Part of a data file
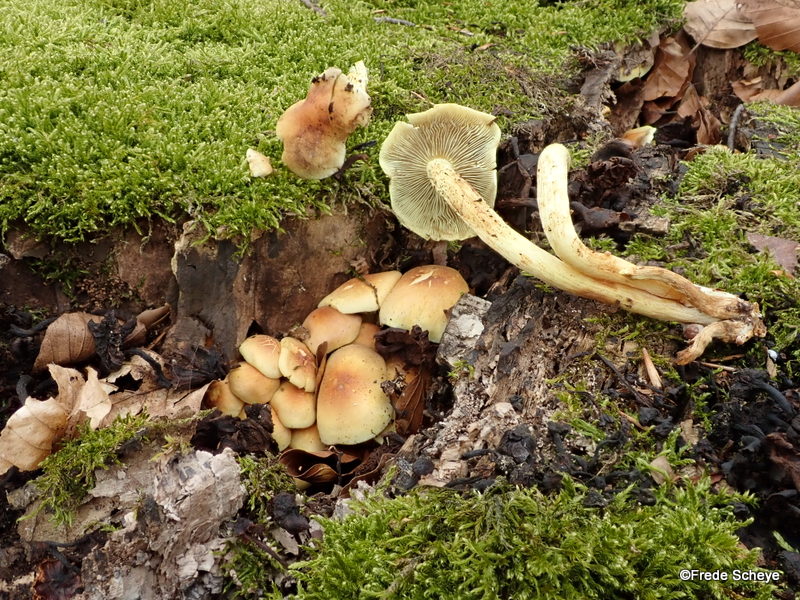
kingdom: Fungi
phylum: Basidiomycota
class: Agaricomycetes
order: Agaricales
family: Strophariaceae
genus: Hypholoma
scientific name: Hypholoma fasciculare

| What is required |
Please put every line of the material above into a JSON list of strings, one string per line, skipping any blank lines. Leave the pictures out of your answer.

| Answer in full |
[
  "kingdom: Fungi",
  "phylum: Basidiomycota",
  "class: Agaricomycetes",
  "order: Agaricales",
  "family: Strophariaceae",
  "genus: Hypholoma",
  "scientific name: Hypholoma fasciculare"
]